=== Begin Enclosure ===

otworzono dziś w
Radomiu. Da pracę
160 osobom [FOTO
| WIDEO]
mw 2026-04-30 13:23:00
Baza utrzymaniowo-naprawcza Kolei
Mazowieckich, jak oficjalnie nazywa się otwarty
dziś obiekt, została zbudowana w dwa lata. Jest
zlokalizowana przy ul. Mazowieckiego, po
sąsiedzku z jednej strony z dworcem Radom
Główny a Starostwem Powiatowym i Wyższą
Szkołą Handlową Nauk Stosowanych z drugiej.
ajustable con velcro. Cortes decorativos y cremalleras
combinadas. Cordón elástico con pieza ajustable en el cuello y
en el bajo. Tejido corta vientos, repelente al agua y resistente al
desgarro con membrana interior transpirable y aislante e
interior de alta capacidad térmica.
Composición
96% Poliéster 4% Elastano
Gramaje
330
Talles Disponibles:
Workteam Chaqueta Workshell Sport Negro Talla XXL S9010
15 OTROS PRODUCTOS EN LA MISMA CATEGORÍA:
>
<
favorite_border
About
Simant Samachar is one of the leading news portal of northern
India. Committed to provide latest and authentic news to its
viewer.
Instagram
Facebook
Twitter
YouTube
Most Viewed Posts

=== End Enclosure ===
=== Begin Enclosure ===

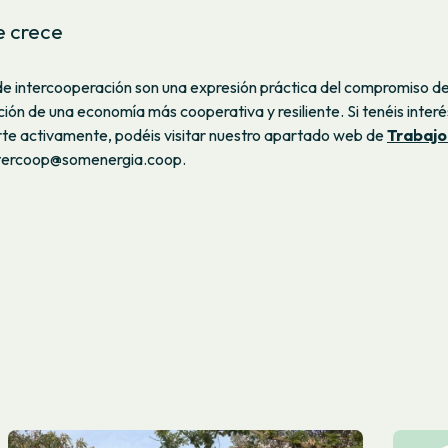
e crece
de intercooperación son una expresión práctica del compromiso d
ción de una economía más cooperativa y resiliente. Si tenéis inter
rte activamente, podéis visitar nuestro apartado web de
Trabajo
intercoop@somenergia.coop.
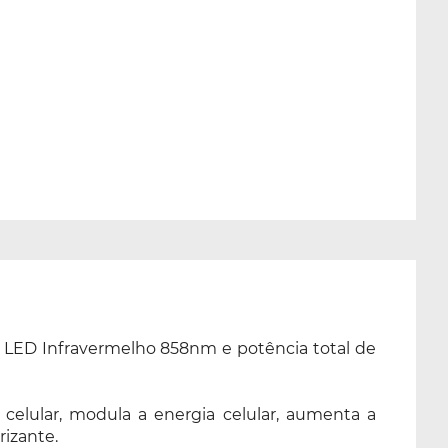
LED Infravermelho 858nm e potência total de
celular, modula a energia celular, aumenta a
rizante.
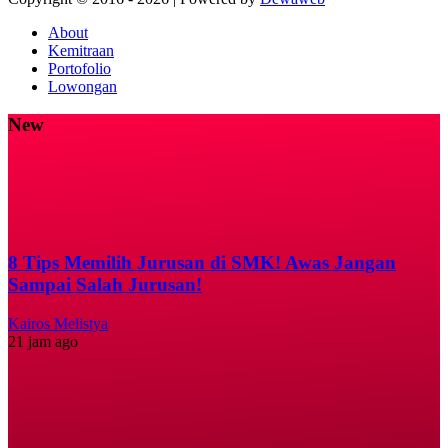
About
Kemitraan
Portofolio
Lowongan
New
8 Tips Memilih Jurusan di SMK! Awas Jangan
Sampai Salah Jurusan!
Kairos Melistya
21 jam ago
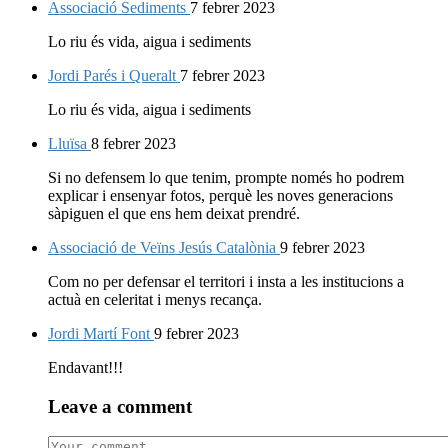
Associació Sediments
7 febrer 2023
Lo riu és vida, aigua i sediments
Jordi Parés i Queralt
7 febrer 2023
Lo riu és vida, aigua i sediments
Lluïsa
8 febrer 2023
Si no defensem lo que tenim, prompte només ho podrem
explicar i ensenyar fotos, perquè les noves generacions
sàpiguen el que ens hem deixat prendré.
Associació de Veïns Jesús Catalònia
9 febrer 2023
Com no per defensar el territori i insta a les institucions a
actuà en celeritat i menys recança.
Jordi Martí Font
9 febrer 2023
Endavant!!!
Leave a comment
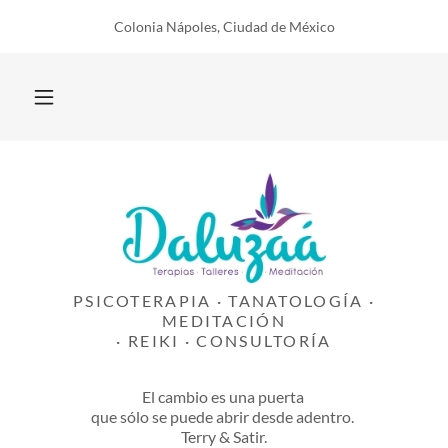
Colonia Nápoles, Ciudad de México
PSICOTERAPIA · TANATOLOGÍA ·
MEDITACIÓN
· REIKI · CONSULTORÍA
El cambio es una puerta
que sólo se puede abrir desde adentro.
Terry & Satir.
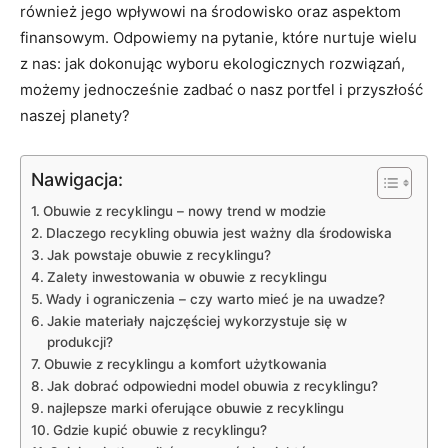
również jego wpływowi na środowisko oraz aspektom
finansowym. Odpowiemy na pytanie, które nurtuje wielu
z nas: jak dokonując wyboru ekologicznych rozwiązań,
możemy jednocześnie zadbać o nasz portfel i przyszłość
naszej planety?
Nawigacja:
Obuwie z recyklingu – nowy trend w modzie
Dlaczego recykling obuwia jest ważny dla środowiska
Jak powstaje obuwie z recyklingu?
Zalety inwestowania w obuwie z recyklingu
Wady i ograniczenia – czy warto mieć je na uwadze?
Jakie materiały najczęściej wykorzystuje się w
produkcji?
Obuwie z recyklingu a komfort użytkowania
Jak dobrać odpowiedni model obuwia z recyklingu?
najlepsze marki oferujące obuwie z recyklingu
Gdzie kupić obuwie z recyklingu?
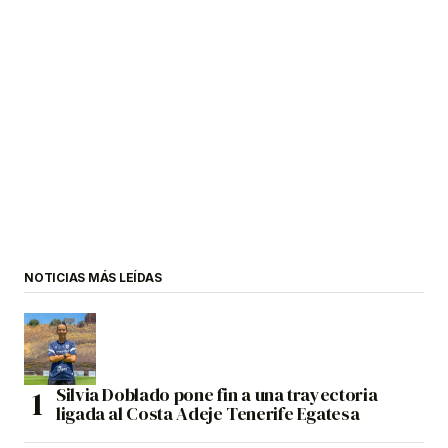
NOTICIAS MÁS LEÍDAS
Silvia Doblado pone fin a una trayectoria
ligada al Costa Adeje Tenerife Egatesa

=== End Enclosure ===
=== Begin Enclosure ===

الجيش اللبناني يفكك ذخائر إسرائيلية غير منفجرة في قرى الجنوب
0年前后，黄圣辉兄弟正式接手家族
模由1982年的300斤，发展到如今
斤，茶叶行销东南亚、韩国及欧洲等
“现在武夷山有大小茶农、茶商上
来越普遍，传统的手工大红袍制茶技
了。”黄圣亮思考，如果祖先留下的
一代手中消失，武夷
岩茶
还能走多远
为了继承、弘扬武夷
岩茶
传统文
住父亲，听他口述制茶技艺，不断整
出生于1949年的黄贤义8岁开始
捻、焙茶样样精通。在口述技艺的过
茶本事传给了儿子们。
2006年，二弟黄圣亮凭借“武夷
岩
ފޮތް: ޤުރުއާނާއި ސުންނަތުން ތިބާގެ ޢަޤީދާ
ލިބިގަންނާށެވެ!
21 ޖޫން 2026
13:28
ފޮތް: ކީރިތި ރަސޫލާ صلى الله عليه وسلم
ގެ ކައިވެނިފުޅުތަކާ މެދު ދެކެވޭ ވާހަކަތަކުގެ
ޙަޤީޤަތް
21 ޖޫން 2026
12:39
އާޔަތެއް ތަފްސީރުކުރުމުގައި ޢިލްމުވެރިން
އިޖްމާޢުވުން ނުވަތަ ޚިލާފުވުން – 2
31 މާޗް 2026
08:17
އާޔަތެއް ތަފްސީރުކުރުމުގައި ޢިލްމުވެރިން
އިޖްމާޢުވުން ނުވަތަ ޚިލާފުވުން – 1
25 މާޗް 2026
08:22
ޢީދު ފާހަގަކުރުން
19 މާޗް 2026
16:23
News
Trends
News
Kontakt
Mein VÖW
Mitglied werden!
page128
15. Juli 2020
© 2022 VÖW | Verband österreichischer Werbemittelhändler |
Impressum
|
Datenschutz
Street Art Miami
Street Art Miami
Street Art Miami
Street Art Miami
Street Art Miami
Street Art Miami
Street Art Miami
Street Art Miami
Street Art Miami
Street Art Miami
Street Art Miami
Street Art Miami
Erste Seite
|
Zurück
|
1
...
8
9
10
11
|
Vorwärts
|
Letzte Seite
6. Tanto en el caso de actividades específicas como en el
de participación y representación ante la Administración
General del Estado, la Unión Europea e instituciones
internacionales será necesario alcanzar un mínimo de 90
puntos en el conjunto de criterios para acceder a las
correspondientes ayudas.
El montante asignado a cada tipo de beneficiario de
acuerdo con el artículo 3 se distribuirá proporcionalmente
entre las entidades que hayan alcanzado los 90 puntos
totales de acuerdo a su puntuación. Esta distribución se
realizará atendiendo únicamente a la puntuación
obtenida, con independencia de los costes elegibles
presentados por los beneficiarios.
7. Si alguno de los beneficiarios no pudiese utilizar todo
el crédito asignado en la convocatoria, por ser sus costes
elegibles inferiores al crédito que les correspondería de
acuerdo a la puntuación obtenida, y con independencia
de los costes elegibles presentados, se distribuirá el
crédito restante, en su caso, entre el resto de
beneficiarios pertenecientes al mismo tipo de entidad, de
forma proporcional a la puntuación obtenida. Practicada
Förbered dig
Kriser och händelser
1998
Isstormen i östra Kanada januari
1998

=== End Enclosure ===

Try it → Among the records above, find the lines that contain "elegibles" and copy every one.

Exercise result →
obtenida, con independencia de los costes elegibles
elegibles inferiores al crédito que les correspondería de
de los costes elegibles presentados, se distribuirá el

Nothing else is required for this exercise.